For Charles, living a life with Jesus as Nazareth meant simplicity of life, prayer, listening, humble work and humility. It was the way to be really useful to others as a “universal brother.” His spiritual director agreed.
Nazareth is a house that you build in your heart, or better still, it’s a house that you allow the hands of Jesus … to build inside of you.

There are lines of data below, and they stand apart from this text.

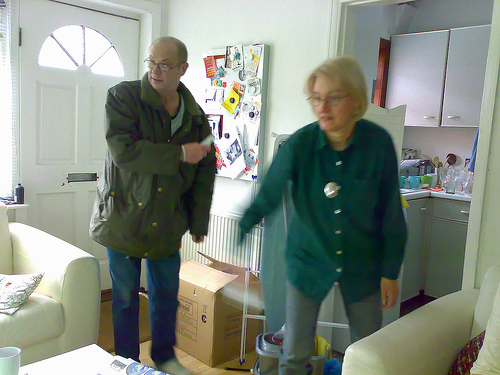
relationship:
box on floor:
[175, 247, 259, 365] [87, 289, 355, 374]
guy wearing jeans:
[88, 35, 218, 374] [104, 257, 179, 354]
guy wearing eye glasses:
[88, 35, 218, 374] [143, 56, 185, 72]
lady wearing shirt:
[235, 55, 409, 373] [234, 120, 407, 303]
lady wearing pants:
[235, 55, 409, 373] [278, 281, 384, 373]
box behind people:
[175, 250, 263, 367] [95, 40, 214, 363]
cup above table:
[1, 342, 24, 374] [1, 340, 168, 373]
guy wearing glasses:
[84, 33, 221, 374] [140, 54, 188, 74]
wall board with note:
[198, 40, 269, 191] [220, 87, 241, 112]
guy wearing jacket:
[88, 35, 218, 374] [90, 77, 216, 262]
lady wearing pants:
[235, 55, 409, 373] [298, 261, 428, 372]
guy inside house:
[88, 35, 218, 374] [4, 3, 491, 371]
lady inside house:
[235, 55, 409, 373] [4, 3, 491, 371]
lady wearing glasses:
[235, 55, 409, 373] [305, 93, 351, 106]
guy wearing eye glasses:
[88, 35, 218, 374] [143, 54, 181, 72]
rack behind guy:
[179, 203, 289, 317] [88, 35, 218, 374]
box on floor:
[175, 250, 263, 367] [77, 283, 382, 371]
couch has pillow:
[0, 210, 120, 359] [2, 259, 78, 343]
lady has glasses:
[223, 57, 427, 371] [425, 163, 460, 198]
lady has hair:
[235, 55, 409, 373] [294, 32, 385, 117]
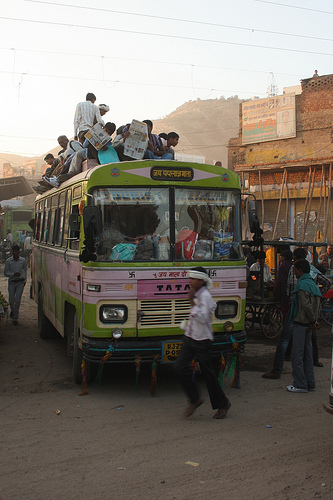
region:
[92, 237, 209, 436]
man is wearing white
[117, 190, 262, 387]
man is wearing white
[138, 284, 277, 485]
man is wearing white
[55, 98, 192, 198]
group of people on bus stop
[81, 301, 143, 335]
bus is lime green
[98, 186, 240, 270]
front windshield on green bus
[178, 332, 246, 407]
person running in dark pants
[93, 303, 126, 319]
headlamp of big green bus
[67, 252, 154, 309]
pink stripe on green bus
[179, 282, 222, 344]
person running with white shirt on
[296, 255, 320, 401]
man wearing gray pants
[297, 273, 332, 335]
man wearing gray sweater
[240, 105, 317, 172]
sign on wood and brick building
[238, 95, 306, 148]
sign on top of building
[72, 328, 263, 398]
tassles hanging from front bumper of bus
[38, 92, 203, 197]
group of people on top of bus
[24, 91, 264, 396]
bus packed full of people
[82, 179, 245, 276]
front window of bus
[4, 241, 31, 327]
man walking beside bus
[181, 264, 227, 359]
boy wearing white shirt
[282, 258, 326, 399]
man standing with arms behind him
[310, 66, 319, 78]
person on roof top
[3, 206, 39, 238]
green bus in background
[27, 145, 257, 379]
a large green bus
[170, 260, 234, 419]
a man walking in street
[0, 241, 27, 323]
a man walking in street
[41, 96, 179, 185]
people sitting on top of bus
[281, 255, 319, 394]
man standing in street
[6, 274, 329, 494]
an unpaved dirt road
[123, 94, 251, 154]
a barren hill in distance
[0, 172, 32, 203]
a white canopy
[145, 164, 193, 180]
bus destination sign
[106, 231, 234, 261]
luggage piled in window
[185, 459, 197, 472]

Even if Nazareth is a little house, writes Sr. Kathleen, it has rooms for lots of people! Blessed De Foucould lived among Muslim peoples as a witness of love. His conversion was awakened by Islam as he toured Morocco. His way to bring Jesus to others became a way of friendship. When I consider Blessed Charles in our present day technological entanglements I consider three things: Charles While Jesus hidden years at Nazareth inspired Charles’ spirituality of humility, work, prayer and listening he did not hesitate to live at the “fault lines of humanity” to be near those who did not know the gospel. Us When we engage in social media it is important to begin at Nazareth in the simplicity and love of a family. As we shore up our spiritual life in humility and intimacy with Jesus we can move toward humanity’s fault lines online. There we may kindle friendship as we witness to the gospel message. Charles To attract others to the mystery of Christ, Blessed Charles said, we are first drawn to his sweet perfume. Us Then without our effort our lives spread the same fragrance, that of the Holy Spirit, and a life fragrant with the evangelical virtues.  Being a universal brother or sister means to listen to the other as we engage. Charles Living a life of interior silence deepens our ability to “Cry the gospel with our lfe.” On his clock Charles inscribed the words “It is time to love God.” While living the life of Nazareth Charles also focused on Mary’s visitation to her cousin Elizabeth. Mary went in haste to be with her cousin. He didn’t seek measurable success in his communication with others – he loved and surrendered all results to God. Us Surrendering our results to God seems difficult for us as we engage social media today. We measure the likes, the retweets and the responses either negative or positive. To “Cry the gospel with our lives” begins with acknowledging that we are servants of the gospel, a brother and sister for others who knows that the fruitfulness of our efforts cannot be measured. In this book Sr. Kathleen explains the origins of Blessed Charles de Foucauld’s Prayer of Abandonment, It is one of the most beautiful prayers of faith, trust and surrender that I know.  Before embarking on our day and as we enter the labyrinth of social media it is a powerful prayer.
Father, I abandon myself into your hands; do with me what you will. Whatever you may do, I thank you: I am ready for all, I accept all. Let only your will be done in me, and in all your creatures. I wish no more than this, O Lord. Into your hands I commend my soul; I offer it to you with all the love of my heart, for I love you, Lord, and so need to give myself, to surrender myself into your hands, without reserve, and with boundless confidence, for you are my Father.